Interview

Editrice indépendante

Retour

Société: Editions Ma Petite Crokette

Quel a été votre parcours ?

J'ai commencé par un lycée d'arts appliqués, à l'ESAAT de Roubaix. Puis, je me suis orientée vers une formation de Graphisme à Saint Luc en Belgique et, enfin, j'ai terminé par une licence d'arts. Durant mes études, j'ai fait des stages en studio photo et dans le domaine artistique en général. J'ai eu la chance de décrocher des contrats et d'avoir quelques propositions intéressantes. Ensuite, tout a été comme naturel. J'ai créé Crokette, une association d'édition, à la fois jeunesse et tout public.

Concrètement, comment travaillez-vous chez Crokette ?

Jusque-là, c'était surtout de l'autoédition, mais maintenant, ça commence à s'ouvrir. Je collabore avec d'autres auteurs, pour qui je m'occupe du graphisme. Pour l'association, je suis toute seule, mais je travaille avec d'autres structures.
Je monte des expositions et, surtout, je m'occupe de l'ensemble de la chaîne éditoriale. J'avais un peu appréhendé cela durant mes études, mais j'ai beaucoup appris sur le tas, notamment pour l'imprimerie. En ce qui concerne la diffusion, c'est pareil, je ne connaissais pas du tout, j'ai tout découvert sur le terrain.
Le budget est assez limité, j'édite un livre par an. Avec les contraintes financières, on ne peut pas forcément faire ce qu'on veut, mais c'est aussi le jeu. Sinon, j'ai un diffuseur pour les bibliothèques et médiathèques, en région et à Paris. Parfois, ce sont les librairies elles-mêmes qui m'appellent. C'est un milieu qui fonctionne beaucoup par réseau.

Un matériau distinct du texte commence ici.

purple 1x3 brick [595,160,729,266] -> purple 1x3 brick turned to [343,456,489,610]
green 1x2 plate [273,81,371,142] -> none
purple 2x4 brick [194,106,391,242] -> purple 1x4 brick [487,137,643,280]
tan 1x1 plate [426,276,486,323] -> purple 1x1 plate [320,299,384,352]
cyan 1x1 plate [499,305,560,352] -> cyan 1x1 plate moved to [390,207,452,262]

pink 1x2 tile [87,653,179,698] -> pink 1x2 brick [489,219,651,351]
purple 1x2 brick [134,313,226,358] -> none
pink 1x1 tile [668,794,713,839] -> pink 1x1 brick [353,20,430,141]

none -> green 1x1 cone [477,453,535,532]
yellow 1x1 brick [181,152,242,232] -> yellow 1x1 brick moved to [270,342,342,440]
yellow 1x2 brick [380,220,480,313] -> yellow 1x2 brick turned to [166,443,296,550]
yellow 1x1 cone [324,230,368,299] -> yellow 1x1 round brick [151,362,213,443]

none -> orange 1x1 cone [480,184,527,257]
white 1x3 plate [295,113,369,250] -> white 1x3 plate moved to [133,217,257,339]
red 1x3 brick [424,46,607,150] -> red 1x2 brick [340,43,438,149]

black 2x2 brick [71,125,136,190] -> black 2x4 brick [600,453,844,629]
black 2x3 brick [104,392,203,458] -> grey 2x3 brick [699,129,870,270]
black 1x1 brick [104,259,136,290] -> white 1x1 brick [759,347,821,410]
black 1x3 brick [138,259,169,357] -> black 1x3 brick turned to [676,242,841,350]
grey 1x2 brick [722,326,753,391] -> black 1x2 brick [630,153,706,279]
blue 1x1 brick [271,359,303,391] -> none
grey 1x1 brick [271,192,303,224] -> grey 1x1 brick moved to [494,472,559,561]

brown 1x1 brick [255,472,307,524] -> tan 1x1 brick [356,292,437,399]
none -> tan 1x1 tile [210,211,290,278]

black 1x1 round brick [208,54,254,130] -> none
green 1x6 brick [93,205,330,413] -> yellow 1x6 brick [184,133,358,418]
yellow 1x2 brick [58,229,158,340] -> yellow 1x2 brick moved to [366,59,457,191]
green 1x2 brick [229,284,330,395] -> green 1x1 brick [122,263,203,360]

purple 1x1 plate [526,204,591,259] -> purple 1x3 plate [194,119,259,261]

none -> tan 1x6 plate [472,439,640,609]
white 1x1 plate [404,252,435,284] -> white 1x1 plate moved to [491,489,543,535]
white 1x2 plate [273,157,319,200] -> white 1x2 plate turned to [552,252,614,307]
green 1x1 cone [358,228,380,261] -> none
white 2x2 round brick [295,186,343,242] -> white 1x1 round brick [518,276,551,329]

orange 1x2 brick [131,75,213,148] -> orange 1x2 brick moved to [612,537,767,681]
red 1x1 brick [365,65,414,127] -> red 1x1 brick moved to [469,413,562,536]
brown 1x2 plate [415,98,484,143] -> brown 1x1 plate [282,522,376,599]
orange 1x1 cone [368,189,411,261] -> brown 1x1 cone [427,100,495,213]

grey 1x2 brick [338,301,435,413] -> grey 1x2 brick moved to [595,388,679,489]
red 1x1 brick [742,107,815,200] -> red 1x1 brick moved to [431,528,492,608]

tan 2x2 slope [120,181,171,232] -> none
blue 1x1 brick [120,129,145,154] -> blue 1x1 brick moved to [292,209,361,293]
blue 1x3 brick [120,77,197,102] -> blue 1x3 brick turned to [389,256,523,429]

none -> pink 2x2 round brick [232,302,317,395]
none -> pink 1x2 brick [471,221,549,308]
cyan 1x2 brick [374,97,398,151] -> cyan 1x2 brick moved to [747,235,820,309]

Avez-vous toujours souhaité travailler dans ce domaine ?

J'ai toujours baigné dans le milieu artistique. Mon choix s'est précisé au fil de mes études. Les gens de ma section partaient tous faire du graphisme ou de l'illustration dans des maisons d'édition. Moi, je voulais vraiment garder le côté artistique et indépendant.

Quels sont les avantages et inconvénients de ce type d'activité ?

Comme je suis seule, j'ai une très grande liberté de choix. C'est notamment pour cela que j'ai pu développer une ligne éditoriale écologique. J'utilise des matériaux végétaux, respectueux de l'environnement. Pour moi, c'était une condition sine qua non. Je suis également très libre du point de vue de la création, du message que je veux diffuser.
A côté de cela, ça implique que tout va plus lentement… et c'est beaucoup plus de travail.Quoiqu'il en soit, il faut être touche-à-tout et savoir s'adapter. Quand on se lance comme ça, il ne faut pas compter ses heures et, surtout, être d'un caractère fonceur, parce que la prise de risques est assez importante.

Pour finir, que diriez-vous à quelqu'un qui voudrait suivre le même chemin ?

Je conseillerais de bien se renseigner, de voir ce qui existe. C'est important d'aller sur le terrain, à la rencontre des gens, pour voir si l'idée est bonne et, surtout, si elle est viable.